§ **TRY IT**: When the line with "left wrist: (304, 156)" appears below, start repeating lines exactly, and keep going through the line with "left shoulder: (480, 260)"; add nothing outside that span.

+++ MATERIAL PROVIDED +++

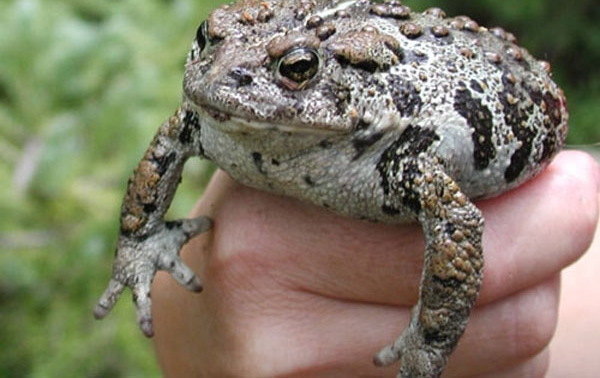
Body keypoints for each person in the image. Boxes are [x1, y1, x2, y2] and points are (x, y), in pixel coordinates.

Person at [152, 150, 599, 377]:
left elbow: (458, 224)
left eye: (296, 69)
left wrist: (430, 342)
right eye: (208, 43)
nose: (221, 74)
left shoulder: (404, 154)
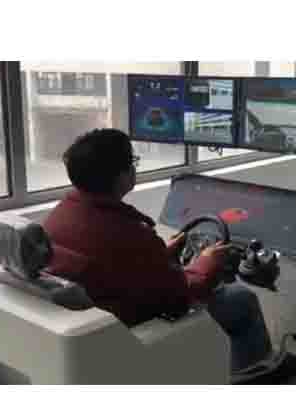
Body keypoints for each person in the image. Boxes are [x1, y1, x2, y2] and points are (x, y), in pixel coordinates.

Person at [43, 129, 272, 373]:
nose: (134, 168)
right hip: (134, 326)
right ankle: (253, 373)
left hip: (96, 315)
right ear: (120, 176)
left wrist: (160, 254)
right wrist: (205, 264)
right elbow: (178, 296)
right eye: (132, 161)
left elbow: (117, 263)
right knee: (241, 298)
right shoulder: (128, 232)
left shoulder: (61, 214)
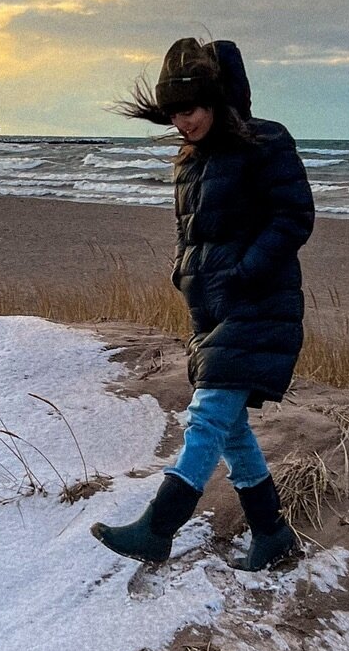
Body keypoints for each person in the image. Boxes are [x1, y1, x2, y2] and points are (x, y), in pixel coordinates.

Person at [92, 37, 315, 570]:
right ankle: (273, 533)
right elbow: (190, 234)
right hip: (208, 309)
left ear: (215, 101)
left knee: (208, 417)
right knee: (231, 428)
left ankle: (160, 526)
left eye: (188, 110)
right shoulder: (190, 161)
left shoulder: (266, 143)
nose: (180, 124)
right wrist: (184, 276)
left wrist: (243, 274)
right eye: (173, 114)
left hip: (257, 303)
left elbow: (294, 217)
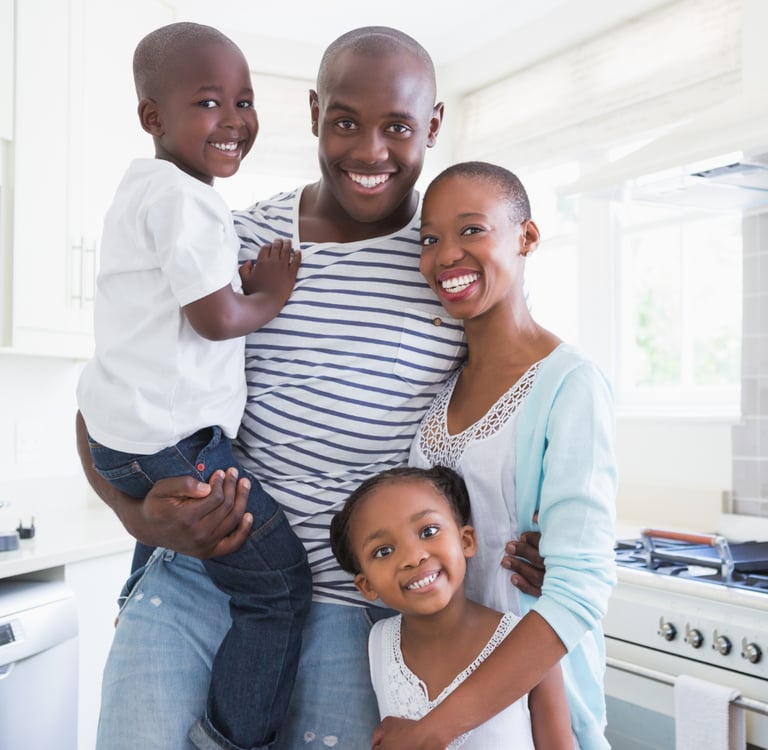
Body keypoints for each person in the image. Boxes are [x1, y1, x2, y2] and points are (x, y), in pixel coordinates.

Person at [75, 25, 472, 750]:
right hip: (195, 581)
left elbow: (507, 413)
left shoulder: (447, 266)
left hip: (356, 610)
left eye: (398, 127)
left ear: (434, 124)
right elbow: (107, 395)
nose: (370, 153)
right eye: (345, 122)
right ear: (314, 112)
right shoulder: (235, 235)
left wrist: (527, 540)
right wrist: (135, 517)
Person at [75, 22, 311, 750]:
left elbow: (182, 303)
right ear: (153, 117)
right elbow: (215, 320)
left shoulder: (141, 191)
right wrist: (268, 293)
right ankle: (230, 739)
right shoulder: (191, 201)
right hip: (176, 446)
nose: (234, 119)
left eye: (244, 100)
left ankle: (137, 592)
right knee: (279, 588)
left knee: (186, 540)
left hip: (124, 443)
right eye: (209, 102)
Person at [376, 160, 617, 749]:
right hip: (434, 690)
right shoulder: (438, 390)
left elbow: (580, 589)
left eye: (471, 230)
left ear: (526, 237)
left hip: (531, 708)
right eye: (430, 239)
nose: (445, 256)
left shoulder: (570, 383)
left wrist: (431, 732)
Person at [329, 465, 573, 749]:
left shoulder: (528, 641)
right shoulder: (378, 643)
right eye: (384, 551)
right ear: (367, 586)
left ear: (466, 541)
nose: (414, 557)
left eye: (428, 531)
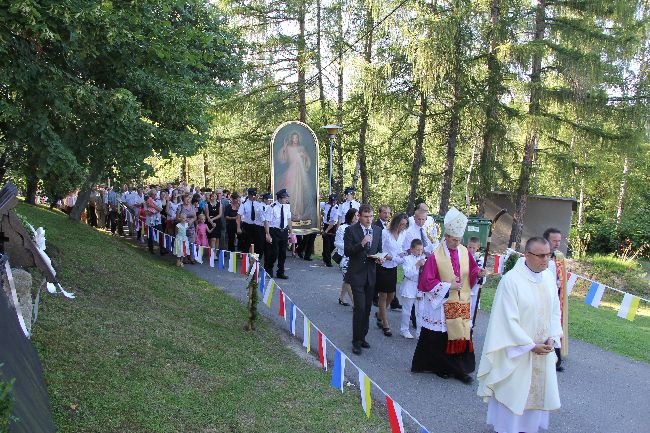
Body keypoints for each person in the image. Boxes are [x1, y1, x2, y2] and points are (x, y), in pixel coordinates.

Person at [477, 237, 563, 433]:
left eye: (548, 255)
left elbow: (554, 311)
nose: (545, 260)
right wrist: (531, 345)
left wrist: (551, 336)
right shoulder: (511, 281)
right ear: (527, 255)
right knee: (514, 394)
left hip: (543, 349)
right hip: (518, 352)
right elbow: (506, 320)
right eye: (541, 255)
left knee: (534, 401)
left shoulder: (549, 278)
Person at [411, 207, 485, 384]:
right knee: (441, 337)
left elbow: (472, 271)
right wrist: (448, 286)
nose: (456, 242)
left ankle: (460, 369)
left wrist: (479, 273)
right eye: (454, 239)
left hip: (460, 302)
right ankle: (441, 366)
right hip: (443, 302)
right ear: (446, 236)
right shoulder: (436, 255)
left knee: (460, 334)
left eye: (459, 239)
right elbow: (426, 281)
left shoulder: (464, 251)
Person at [344, 204, 383, 355]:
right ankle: (356, 342)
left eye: (371, 217)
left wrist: (380, 258)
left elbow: (378, 250)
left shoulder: (378, 230)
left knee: (367, 308)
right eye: (366, 217)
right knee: (359, 308)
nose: (369, 219)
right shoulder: (351, 230)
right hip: (356, 275)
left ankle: (362, 337)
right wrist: (361, 243)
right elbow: (348, 251)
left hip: (371, 275)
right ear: (359, 216)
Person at [375, 212, 408, 337]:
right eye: (401, 224)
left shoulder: (403, 234)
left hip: (393, 267)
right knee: (383, 295)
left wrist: (403, 255)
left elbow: (400, 249)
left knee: (391, 295)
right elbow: (379, 249)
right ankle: (385, 323)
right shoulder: (385, 233)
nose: (403, 227)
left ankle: (379, 315)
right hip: (383, 266)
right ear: (395, 223)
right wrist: (388, 257)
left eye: (405, 225)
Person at [543, 227, 568, 372]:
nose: (557, 244)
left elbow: (561, 277)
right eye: (554, 241)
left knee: (554, 324)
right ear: (547, 240)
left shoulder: (559, 257)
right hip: (540, 295)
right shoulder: (539, 255)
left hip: (555, 297)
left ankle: (556, 358)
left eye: (559, 241)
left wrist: (559, 284)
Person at [278, 132, 313, 221]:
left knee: (299, 192)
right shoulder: (288, 148)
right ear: (291, 139)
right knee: (291, 190)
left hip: (300, 173)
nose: (295, 140)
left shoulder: (302, 148)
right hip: (292, 171)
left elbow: (307, 160)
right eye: (293, 138)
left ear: (298, 139)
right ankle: (290, 212)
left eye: (296, 138)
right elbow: (283, 159)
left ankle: (298, 213)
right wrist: (285, 147)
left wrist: (304, 156)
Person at [399, 239, 426, 339]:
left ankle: (419, 332)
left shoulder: (424, 259)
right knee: (407, 310)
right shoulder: (407, 259)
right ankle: (404, 329)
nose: (419, 252)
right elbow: (408, 274)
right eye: (417, 249)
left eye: (421, 250)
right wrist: (417, 265)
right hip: (410, 286)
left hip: (420, 288)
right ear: (411, 249)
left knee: (421, 311)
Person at [263, 189, 292, 279]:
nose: (286, 199)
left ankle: (281, 272)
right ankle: (268, 269)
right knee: (274, 253)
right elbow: (267, 222)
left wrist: (291, 231)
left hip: (283, 232)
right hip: (274, 232)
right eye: (285, 197)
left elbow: (288, 219)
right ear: (280, 198)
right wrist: (267, 234)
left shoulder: (287, 206)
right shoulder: (272, 207)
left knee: (283, 253)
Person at [335, 208, 358, 307]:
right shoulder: (342, 228)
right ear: (351, 216)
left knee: (347, 279)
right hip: (345, 258)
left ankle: (341, 297)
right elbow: (336, 243)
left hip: (355, 258)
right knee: (349, 279)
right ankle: (355, 303)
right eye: (356, 215)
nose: (358, 217)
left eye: (358, 215)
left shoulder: (359, 228)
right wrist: (349, 248)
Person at [466, 236, 485, 327]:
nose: (471, 250)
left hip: (474, 289)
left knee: (472, 310)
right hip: (464, 287)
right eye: (469, 247)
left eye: (474, 248)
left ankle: (470, 329)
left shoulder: (480, 260)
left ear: (478, 247)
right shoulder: (463, 257)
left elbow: (482, 274)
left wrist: (480, 275)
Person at [177, 194, 198, 263]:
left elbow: (195, 217)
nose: (188, 201)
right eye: (186, 199)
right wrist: (183, 220)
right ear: (183, 200)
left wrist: (191, 220)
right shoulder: (180, 207)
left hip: (191, 227)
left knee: (191, 243)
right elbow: (177, 218)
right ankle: (185, 257)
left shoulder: (192, 206)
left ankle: (191, 257)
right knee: (184, 243)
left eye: (189, 199)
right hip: (183, 228)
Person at [238, 188, 258, 253]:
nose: (254, 197)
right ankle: (245, 261)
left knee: (256, 245)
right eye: (252, 195)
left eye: (254, 195)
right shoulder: (244, 204)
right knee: (246, 243)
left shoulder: (258, 204)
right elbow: (239, 215)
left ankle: (254, 261)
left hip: (256, 226)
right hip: (247, 226)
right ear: (249, 195)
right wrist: (238, 227)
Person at [321, 194, 339, 267]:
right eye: (331, 201)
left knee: (332, 245)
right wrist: (319, 197)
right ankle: (328, 261)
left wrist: (326, 231)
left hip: (332, 227)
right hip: (326, 225)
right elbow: (316, 203)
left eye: (334, 201)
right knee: (326, 245)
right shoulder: (325, 205)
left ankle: (325, 254)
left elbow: (333, 222)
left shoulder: (337, 209)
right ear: (329, 201)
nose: (333, 203)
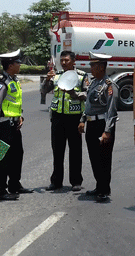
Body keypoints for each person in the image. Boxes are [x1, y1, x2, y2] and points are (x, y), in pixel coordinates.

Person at [0, 49, 34, 201]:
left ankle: (14, 184)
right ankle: (0, 191)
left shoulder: (13, 81)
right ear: (10, 65)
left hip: (14, 125)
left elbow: (14, 102)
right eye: (17, 63)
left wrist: (19, 115)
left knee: (17, 155)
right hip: (3, 126)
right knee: (1, 158)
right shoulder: (1, 84)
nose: (20, 65)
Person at [42, 51, 87, 191]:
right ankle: (56, 181)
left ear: (74, 61)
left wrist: (75, 94)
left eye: (66, 60)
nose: (63, 63)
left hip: (74, 117)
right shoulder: (56, 76)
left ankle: (76, 181)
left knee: (75, 151)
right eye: (62, 60)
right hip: (57, 117)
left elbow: (88, 95)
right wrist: (47, 80)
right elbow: (43, 91)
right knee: (57, 150)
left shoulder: (81, 76)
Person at [78, 52, 119, 201]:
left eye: (93, 66)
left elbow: (111, 111)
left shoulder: (109, 86)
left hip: (103, 125)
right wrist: (83, 119)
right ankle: (99, 186)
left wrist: (107, 131)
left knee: (104, 159)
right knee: (94, 157)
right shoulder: (94, 83)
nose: (91, 69)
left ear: (101, 67)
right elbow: (88, 104)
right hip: (91, 124)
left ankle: (104, 190)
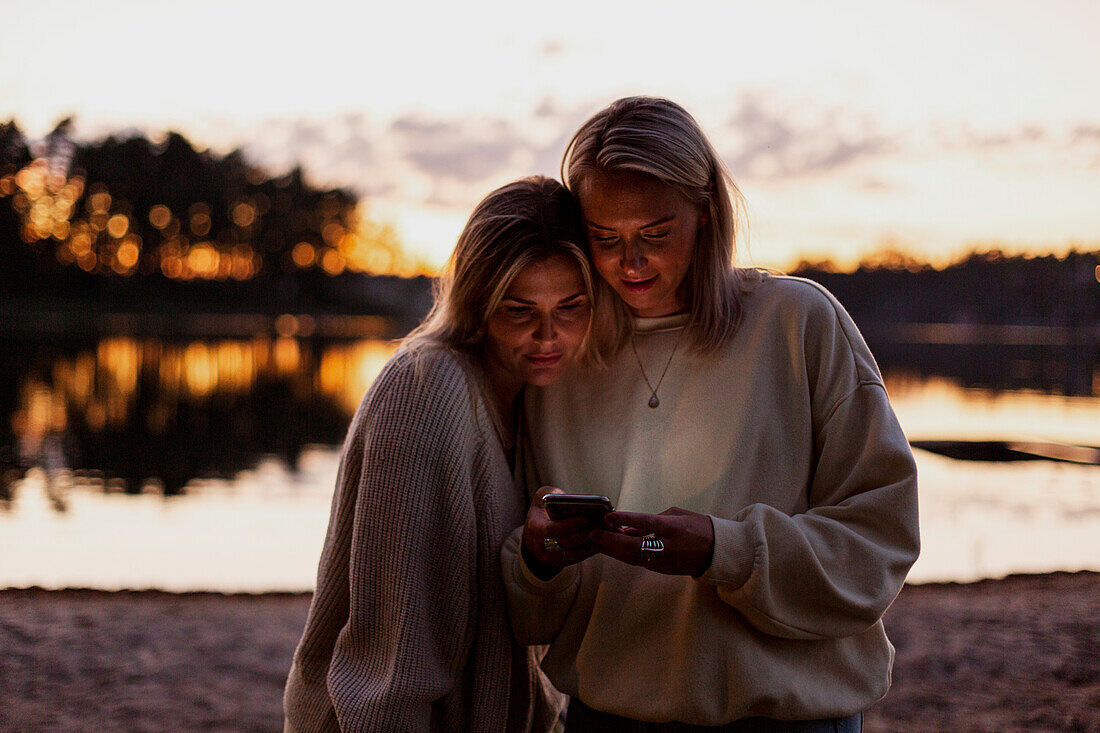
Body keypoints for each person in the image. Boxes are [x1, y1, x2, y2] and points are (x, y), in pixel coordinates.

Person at [500, 97, 920, 731]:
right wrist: (537, 559)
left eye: (656, 234)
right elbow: (527, 614)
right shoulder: (559, 364)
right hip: (605, 718)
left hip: (790, 721)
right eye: (605, 239)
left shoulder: (797, 323)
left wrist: (726, 551)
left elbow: (880, 543)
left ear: (705, 212)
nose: (630, 262)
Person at [284, 176, 606, 732]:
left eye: (571, 307)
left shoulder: (531, 401)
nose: (547, 335)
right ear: (478, 302)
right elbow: (388, 673)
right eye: (518, 310)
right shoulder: (425, 391)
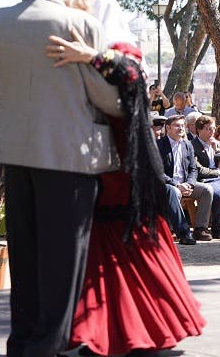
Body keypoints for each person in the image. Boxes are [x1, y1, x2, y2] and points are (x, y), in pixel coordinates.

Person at [0, 0, 123, 357]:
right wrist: (102, 61)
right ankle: (50, 346)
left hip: (16, 155)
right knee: (64, 258)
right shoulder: (81, 24)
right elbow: (111, 101)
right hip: (71, 158)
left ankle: (23, 341)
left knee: (25, 256)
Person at [44, 35, 205, 354]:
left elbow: (130, 74)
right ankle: (121, 329)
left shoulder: (122, 65)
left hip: (123, 178)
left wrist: (92, 56)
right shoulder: (102, 82)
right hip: (114, 175)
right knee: (115, 255)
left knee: (120, 250)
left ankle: (125, 330)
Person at [157, 115, 215, 241]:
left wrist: (190, 184)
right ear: (168, 128)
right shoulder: (159, 145)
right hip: (168, 185)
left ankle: (200, 229)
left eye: (183, 125)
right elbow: (158, 172)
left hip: (186, 184)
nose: (181, 128)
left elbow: (193, 169)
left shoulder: (187, 145)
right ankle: (178, 231)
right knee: (175, 192)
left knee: (207, 190)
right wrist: (177, 185)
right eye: (177, 125)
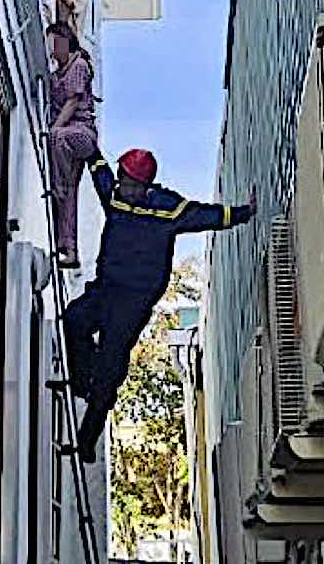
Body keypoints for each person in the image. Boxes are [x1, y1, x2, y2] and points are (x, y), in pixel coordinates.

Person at [61, 147, 258, 462]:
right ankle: (82, 381)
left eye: (128, 183)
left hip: (134, 301)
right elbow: (99, 172)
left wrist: (243, 213)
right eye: (121, 179)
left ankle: (87, 440)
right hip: (107, 288)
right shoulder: (114, 197)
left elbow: (206, 215)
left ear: (144, 186)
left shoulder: (168, 209)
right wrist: (91, 152)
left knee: (111, 365)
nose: (121, 187)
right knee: (73, 320)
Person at [47, 20, 98, 269]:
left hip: (80, 133)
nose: (52, 50)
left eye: (55, 43)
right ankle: (68, 249)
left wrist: (55, 127)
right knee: (68, 196)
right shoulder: (57, 73)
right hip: (67, 138)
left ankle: (59, 182)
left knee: (57, 138)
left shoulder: (78, 65)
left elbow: (72, 101)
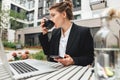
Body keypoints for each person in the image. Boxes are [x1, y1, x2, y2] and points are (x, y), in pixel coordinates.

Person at [39, 0, 94, 66]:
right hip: (55, 71)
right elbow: (48, 52)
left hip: (74, 72)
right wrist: (44, 33)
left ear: (64, 14)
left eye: (53, 15)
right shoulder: (55, 32)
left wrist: (73, 61)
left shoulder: (83, 32)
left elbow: (90, 58)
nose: (51, 19)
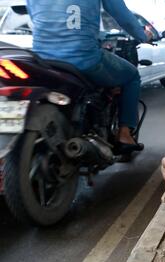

+++

§ **OUTPUT FOR THIS TASK**:
left wrist: (304, 156)
Person at [399, 239, 426, 339]:
left ankle: (419, 332)
left shoulder: (424, 259)
right knee: (407, 310)
right shoulder: (407, 259)
right ankle: (404, 329)
nose: (419, 252)
right elbow: (408, 274)
right eye: (417, 249)
left eye: (421, 250)
right wrist: (417, 265)
right hip: (410, 286)
left hip: (420, 288)
right ear: (411, 249)
left knee: (421, 311)
Person at [263, 189, 292, 279]:
nose: (286, 199)
left ankle: (281, 272)
right ankle: (268, 269)
right knee: (274, 253)
right elbow: (267, 222)
left wrist: (291, 231)
left hip: (283, 232)
right hip: (274, 232)
right eye: (285, 197)
left elbow: (288, 219)
right ear: (280, 198)
right wrist: (267, 234)
left shoulder: (287, 206)
right shoulder: (272, 207)
left knee: (283, 253)
Person at [335, 208, 358, 307]:
right shoulder: (342, 228)
right ear: (351, 216)
left knee: (347, 279)
right hip: (345, 258)
left ankle: (341, 297)
right elbow: (336, 243)
left hip: (355, 258)
right knee: (349, 279)
right ankle: (355, 303)
right eye: (356, 215)
nose: (358, 217)
left eye: (358, 215)
left shoulder: (359, 228)
right wrist: (349, 248)
Person at [466, 236, 485, 327]:
nose: (471, 250)
left hip: (474, 289)
left knee: (472, 310)
right hip: (464, 287)
right eye: (469, 247)
left eye: (474, 248)
left ankle: (470, 329)
left shoulder: (480, 260)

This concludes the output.